CRISPR-Barcoding for Intratumor Genetic Heterogeneity Modeling and Functional Analysis of Oncogenic Driver Mutations

Intratumor genetic heterogeneity underlies the ability of tumors to evolve and adapt to different environmental conditions. Using CRISPR/Cas9 technology and specific DNA barcodes, we devised a strategy to recapitulate and trace the emergence of subpopulations of cancer cells containing a mutation of interest. We used this approach to model different mechanisms of lung cancer cell resistance to EGFR inhibitors and to assess effects of combined drug therapies. By overcoming intrinsic limitations of current approaches, CRISPR-barcoding also enables investigation of most types of genetic modifications, including repair of oncogenic driver mutations. Finally, we used highly complex barcodes inserted at a specific genome location as a means of simultaneously tracing the fates of many thousands of genetically labeled cancer cells.
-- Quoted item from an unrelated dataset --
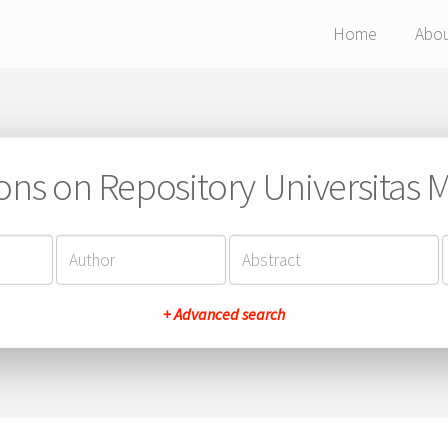
Home
Abo
ions on Repository Universitas Ma
+ Advanced search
CRISPR-barcoding is a straightforward and highly flexible method that should greatly facilitate the functional investigation of specific mutations, in a context that closely mimics the complexity of cancer. [Display omitted] •CRISPR-barcoding is a versatile method to trace clonal dynamics in tumor populations•Sensitive barcode detection allows DNA editing even when HDR efficiency is low•A silent barcode is used as a control for potential Cas9 off-target cleavage•Highly complex barcodes are used to label thousands of cells within a mass population Guernet et al. used CRISPR/Cas9 technology to genetically label and trace tumor cells within a mass population through insertion of a series of point mutations at a specific genomic location. The effects of a particular experimental condition on the fraction of barcoded cells can be assessed by qPCR or deep sequencing.